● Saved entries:
* * *

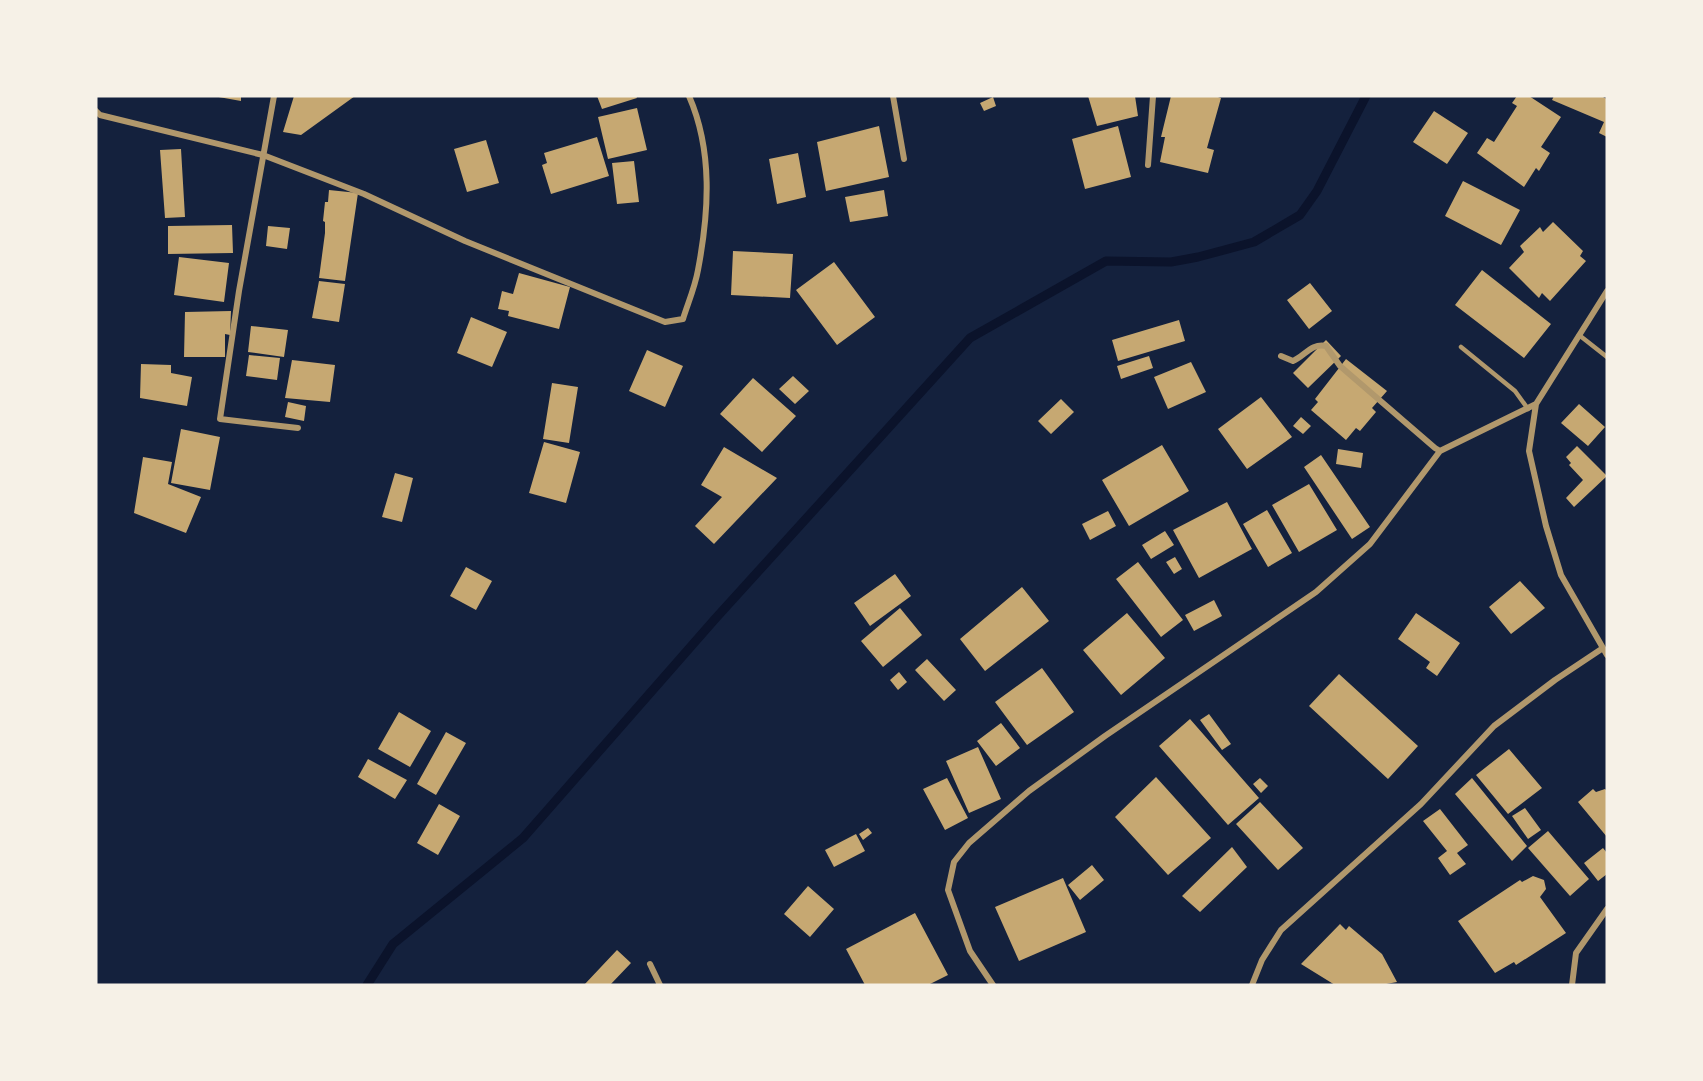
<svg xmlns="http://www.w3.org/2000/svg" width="1703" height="1081" viewBox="0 0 1703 1081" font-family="Karla,sans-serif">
<rect width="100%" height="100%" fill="#14213d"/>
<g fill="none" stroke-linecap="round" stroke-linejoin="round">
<path stroke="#0b132b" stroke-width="9" d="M367,985L393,944L523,838L715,619L970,338L1106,261L1171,262L1198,257L1254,242L1300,215L1317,191L1366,96"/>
</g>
<path fill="#c6a872" d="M213,96H241V101Z
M294,96H355L301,135L283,132Z
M597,96H636L637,98L602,109Z
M1088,96H1135L1138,116L1097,126Z
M1171,96H1215L1221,98L1207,148L1214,150L1208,173L1160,162L1165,137H1161Z
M1517,96H1529L1561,117L1541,147L1550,153L1539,171L1536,168L1524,187L1477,153L1487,138L1494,142L1517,106L1512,103Z
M1554,96H1601L1607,99V137L1599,133L1604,122L1552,100Z
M993,97L996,106L984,111L980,103Z
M637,108L647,150L608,159L598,117Z
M1434,111L1468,133L1447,164L1413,142Z
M879,126L889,177L826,191L817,142Z
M1118,126L1131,177L1085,189L1072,139Z
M597,137L609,176L551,194L542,165L547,163L544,153Z
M486,140L499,183L467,192L454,149Z
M181,149L185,217L165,218L160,150Z
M798,153L806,197L777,204L769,159Z
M634,161L639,202L617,204L612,163Z
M1463,181L1520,210L1501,245L1445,216Z
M329,190L358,193L345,281L319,278L325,233V222L323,221L325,202H328Z
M884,190L888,216L850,222L845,197Z
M1553,222L1583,251L1580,256L1586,261L1550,301L1542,293L1539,298L1509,268L1524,252L1520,246L1540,227L1543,232Z
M232,225L233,253L168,254V226Z
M268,226L290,228L287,249L266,246Z
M733,251L793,254L790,298L731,295Z
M179,257L229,263L224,302L174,295Z
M834,262L875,317L837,345L796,290Z
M1482,270L1551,324L1524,358L1455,305Z
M519,273L570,287L559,329L508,316L509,311L498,309L502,291L513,294Z
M319,281L345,284L339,322L312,318Z
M1310,283L1332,311L1309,329L1287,300Z
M231,311L230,335L225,334V357H184L185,312Z
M471,317L507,332L492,367L457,353Z
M1179,320L1185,341L1118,361L1112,340Z
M251,326L288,330L284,357L248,352Z
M1326,340L1341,356L1308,388L1293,373Z
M647,350L683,366L665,407L629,391Z
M249,355L280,358L277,380L246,376Z
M1149,356L1153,368L1121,379L1117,366Z
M1346,359L1387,391L1372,408L1376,412L1360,431L1356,428L1346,440L1311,410L1318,402L1315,399Z
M292,360L335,365L330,402L285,398Z
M1191,362L1206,392L1168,409L1154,377Z
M141,364L171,365V373L192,377L187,406L140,398Z
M793,376L809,391L795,404L779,389Z
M753,378L796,416L762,452L720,414Z
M552,383L578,387L569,443L543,439Z
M1261,397L1292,437L1247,469L1218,429Z
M1061,399L1074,412L1051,434L1038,421Z
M288,402L306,406L304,421L285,417Z
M1579,404L1605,427L1588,446L1561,423Z
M1301,417L1311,426L1303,434L1293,426Z
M181,429L220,437L210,490L171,483Z
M544,442L580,452L566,503L529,493Z
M1162,445L1189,491L1129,526L1102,480Z
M1577,446L1607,476L1574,507L1566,498L1583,480L1569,465L1571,463L1566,457Z
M724,447L777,478L714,544L695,526L722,497L701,485Z
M1338,449L1363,453L1361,468L1336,464Z
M1321,455L1370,527L1352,539L1304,467Z
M143,457L172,462L168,484L201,497L186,533L134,513Z
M395,473L413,478L402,522L382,517Z
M1309,484L1337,530L1299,552L1272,505Z
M1227,502L1252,549L1199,578L1173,530Z
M1267,510L1292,553L1268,567L1243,524Z
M1108,511L1116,526L1090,540L1082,524Z
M1165,531L1174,545L1151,559L1142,545Z
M1175,557L1182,569L1174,574L1166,562Z
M1138,562L1183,620L1161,637L1116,579Z
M466,567L492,581L476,610L450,596Z
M895,574L911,596L870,626L854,603Z
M1520,581L1545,608L1511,634L1489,607Z
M1022,587L1049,621L985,671L960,639Z
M1214,600L1222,616L1194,631L1185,615Z
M900,608L922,635L883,667L861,641Z
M1127,613L1165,658L1121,695L1083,650Z
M1416,613L1460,643L1437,676L1426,668L1430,662L1398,639Z
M927,659L956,690L944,701L915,670Z
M1042,668L1074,712L1027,745L995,702Z
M899,672L907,682L898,690L890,680Z
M1339,674L1418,746L1388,779L1309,706Z
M399,712L431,731L410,767L378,749Z
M1209,714L1231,744L1222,750L1200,720Z
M1190,719L1259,798L1228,825L1159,746Z
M1001,723L1020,748L996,766L977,741Z
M446,732L466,743L436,795L417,784Z
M978,747L1001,799L969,813L946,761Z
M1509,749L1542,788L1508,814L1476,775Z
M368,759L407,780L395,799L358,777Z
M1156,777L1211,838L1168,875L1115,817Z
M947,778L968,818L945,830L923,789Z
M1260,778L1268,786L1261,793L1253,784Z
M1472,778L1527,846L1512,861L1455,794Z
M1593,789L1596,792L1605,789L1607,791V837L1578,802Z
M1260,802L1303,848L1278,870L1236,824Z
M439,804L460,816L438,855L417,843Z
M1525,808L1541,830L1528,839L1512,816Z
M1440,809L1468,845L1457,853L1466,864L1450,875L1438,858L1447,851L1423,821Z
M868,828L872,833L863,840L859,834Z
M1548,831L1589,879L1570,896L1528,848Z
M856,834L865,851L834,867L825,850Z
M1232,847L1247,867L1200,912L1182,896Z
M1603,848L1607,853V874L1598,881L1584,863Z
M1092,865L1104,880L1080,900L1068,885Z
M1533,876L1544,880L1546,889L1540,897L1566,933L1516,965L1514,962L1495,973L1458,921L1520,880L1522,882Z
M1063,878L1086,932L1019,961L995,907Z
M808,886L834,909L810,937L784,914Z
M915,913L948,975L928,985H865L846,949Z
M1340,924L1346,930L1349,926L1382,954L1397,982L1381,985H1335L1301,964Z
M617,950L631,963L610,985H584Z"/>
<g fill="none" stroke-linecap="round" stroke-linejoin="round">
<path stroke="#b1986c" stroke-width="4.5" d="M1579,335L1607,357
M1461,347L1515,391L1528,409"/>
<path stroke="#b1986c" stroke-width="6" d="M274,96L239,291L220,419L298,428
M893,96L904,159
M96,111L100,115L263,155L364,194L465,241L665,322L683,319C688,303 695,287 698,270C709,212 713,151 689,96
M1148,165L1153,96
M1607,291L1536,404L1529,451L1546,526L1561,575L1607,655
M1281,356L1293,361C1305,356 1311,343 1326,346L1340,366L1435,448L1440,451
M650,964L660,985
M993,985L970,951L948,890L954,862L969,843L1029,791L1105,736L1316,592L1370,544L1440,451L1536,404
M1252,985L1262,960L1281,930L1421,804L1494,726L1555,680L1603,648
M1572,985L1576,953L1607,909"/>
</g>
<rect width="1703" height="1081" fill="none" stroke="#f6f1e7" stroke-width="195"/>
</svg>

* * *

● WHAT THE TASK ASKS: From the first line to the last, reproduce the records above exactly and skip the pictures.

● RESULT BELOW:
<svg xmlns="http://www.w3.org/2000/svg" width="1703" height="1081" viewBox="0 0 1703 1081" font-family="Karla,sans-serif">
<rect width="100%" height="100%" fill="#14213d"/>
<g fill="none" stroke-linecap="round" stroke-linejoin="round">
<path stroke="#0b132b" stroke-width="9" d="M367,985L393,944L523,838L715,619L970,338L1106,261L1171,262L1198,257L1254,242L1300,215L1317,191L1366,96"/>
</g>
<path fill="#c6a872" d="M213,96H241V101Z
M294,96H355L301,135L283,132Z
M597,96H636L637,98L602,109Z
M1088,96H1135L1138,116L1097,126Z
M1171,96H1215L1221,98L1207,148L1214,150L1208,173L1160,162L1165,137H1161Z
M1517,96H1529L1561,117L1541,147L1550,153L1539,171L1536,168L1524,187L1477,153L1487,138L1494,142L1517,106L1512,103Z
M1554,96H1601L1607,99V137L1599,133L1604,122L1552,100Z
M993,97L996,106L984,111L980,103Z
M637,108L647,150L608,159L598,117Z
M1434,111L1468,133L1447,164L1413,142Z
M879,126L889,177L826,191L817,142Z
M1118,126L1131,177L1085,189L1072,139Z
M597,137L609,176L551,194L542,165L547,163L544,153Z
M486,140L499,183L467,192L454,149Z
M181,149L185,217L165,218L160,150Z
M798,153L806,197L777,204L769,159Z
M634,161L639,202L617,204L612,163Z
M1463,181L1520,210L1501,245L1445,216Z
M329,190L358,193L345,281L319,278L325,233V222L323,221L325,202H328Z
M884,190L888,216L850,222L845,197Z
M1553,222L1583,251L1580,256L1586,261L1550,301L1542,293L1539,298L1509,268L1524,252L1520,246L1540,227L1543,232Z
M232,225L233,253L168,254V226Z
M268,226L290,228L287,249L266,246Z
M733,251L793,254L790,298L731,295Z
M179,257L229,263L224,302L174,295Z
M834,262L875,317L837,345L796,290Z
M1482,270L1551,324L1524,358L1455,305Z
M519,273L570,287L559,329L508,316L509,311L498,309L502,291L513,294Z
M319,281L345,284L339,322L312,318Z
M1310,283L1332,311L1309,329L1287,300Z
M231,311L230,335L225,334V357H184L185,312Z
M471,317L507,332L492,367L457,353Z
M1179,320L1185,341L1118,361L1112,340Z
M251,326L288,330L284,357L248,352Z
M1326,340L1341,356L1308,388L1293,373Z
M647,350L683,366L665,407L629,391Z
M249,355L280,358L277,380L246,376Z
M1149,356L1153,368L1121,379L1117,366Z
M1346,359L1387,391L1372,408L1376,412L1360,431L1356,428L1346,440L1311,410L1318,402L1315,399Z
M292,360L335,365L330,402L285,398Z
M1191,362L1206,392L1168,409L1154,377Z
M141,364L171,365V373L192,377L187,406L140,398Z
M793,376L809,391L795,404L779,389Z
M753,378L796,416L762,452L720,414Z
M552,383L578,387L569,443L543,439Z
M1261,397L1292,437L1247,469L1218,429Z
M1061,399L1074,412L1051,434L1038,421Z
M288,402L306,406L304,421L285,417Z
M1579,404L1605,427L1588,446L1561,423Z
M1301,417L1311,426L1303,434L1293,426Z
M181,429L220,437L210,490L171,483Z
M544,442L580,452L566,503L529,493Z
M1162,445L1189,491L1129,526L1102,480Z
M1577,446L1607,476L1574,507L1566,498L1583,480L1569,465L1571,463L1566,457Z
M724,447L777,478L714,544L695,526L722,497L701,485Z
M1338,449L1363,453L1361,468L1336,464Z
M1321,455L1370,527L1352,539L1304,467Z
M143,457L172,462L168,484L201,497L186,533L134,513Z
M395,473L413,478L402,522L382,517Z
M1309,484L1337,530L1299,552L1272,505Z
M1227,502L1252,549L1199,578L1173,530Z
M1267,510L1292,553L1268,567L1243,524Z
M1108,511L1116,526L1090,540L1082,524Z
M1165,531L1174,545L1151,559L1142,545Z
M1175,557L1182,569L1174,574L1166,562Z
M1138,562L1183,620L1161,637L1116,579Z
M466,567L492,581L476,610L450,596Z
M895,574L911,596L870,626L854,603Z
M1520,581L1545,608L1511,634L1489,607Z
M1022,587L1049,621L985,671L960,639Z
M1214,600L1222,616L1194,631L1185,615Z
M900,608L922,635L883,667L861,641Z
M1127,613L1165,658L1121,695L1083,650Z
M1416,613L1460,643L1437,676L1426,668L1430,662L1398,639Z
M927,659L956,690L944,701L915,670Z
M1042,668L1074,712L1027,745L995,702Z
M899,672L907,682L898,690L890,680Z
M1339,674L1418,746L1388,779L1309,706Z
M399,712L431,731L410,767L378,749Z
M1209,714L1231,744L1222,750L1200,720Z
M1190,719L1259,798L1228,825L1159,746Z
M1001,723L1020,748L996,766L977,741Z
M446,732L466,743L436,795L417,784Z
M978,747L1001,799L969,813L946,761Z
M1509,749L1542,788L1508,814L1476,775Z
M368,759L407,780L395,799L358,777Z
M1156,777L1211,838L1168,875L1115,817Z
M947,778L968,818L945,830L923,789Z
M1260,778L1268,786L1261,793L1253,784Z
M1472,778L1527,846L1512,861L1455,794Z
M1593,789L1596,792L1605,789L1607,791V837L1578,802Z
M1260,802L1303,848L1278,870L1236,824Z
M439,804L460,816L438,855L417,843Z
M1525,808L1541,830L1528,839L1512,816Z
M1440,809L1468,845L1457,853L1466,864L1450,875L1438,858L1447,851L1423,821Z
M868,828L872,833L863,840L859,834Z
M1548,831L1589,879L1570,896L1528,848Z
M856,834L865,851L834,867L825,850Z
M1232,847L1247,867L1200,912L1182,896Z
M1603,848L1607,853V874L1598,881L1584,863Z
M1092,865L1104,880L1080,900L1068,885Z
M1533,876L1544,880L1546,889L1540,897L1566,933L1516,965L1514,962L1495,973L1458,921L1520,880L1522,882Z
M1063,878L1086,932L1019,961L995,907Z
M808,886L834,909L810,937L784,914Z
M915,913L948,975L928,985H865L846,949Z
M1340,924L1346,930L1349,926L1382,954L1397,982L1381,985H1335L1301,964Z
M617,950L631,963L610,985H584Z"/>
<g fill="none" stroke-linecap="round" stroke-linejoin="round">
<path stroke="#b1986c" stroke-width="4.5" d="M1579,335L1607,357
M1461,347L1515,391L1528,409"/>
<path stroke="#b1986c" stroke-width="6" d="M274,96L239,291L220,419L298,428
M893,96L904,159
M96,111L100,115L263,155L364,194L465,241L665,322L683,319C688,303 695,287 698,270C709,212 713,151 689,96
M1148,165L1153,96
M1607,291L1536,404L1529,451L1546,526L1561,575L1607,655
M1281,356L1293,361C1305,356 1311,343 1326,346L1340,366L1435,448L1440,451
M650,964L660,985
M993,985L970,951L948,890L954,862L969,843L1029,791L1105,736L1316,592L1370,544L1440,451L1536,404
M1252,985L1262,960L1281,930L1421,804L1494,726L1555,680L1603,648
M1572,985L1576,953L1607,909"/>
</g>
<rect width="1703" height="1081" fill="none" stroke="#f6f1e7" stroke-width="195"/>
</svg>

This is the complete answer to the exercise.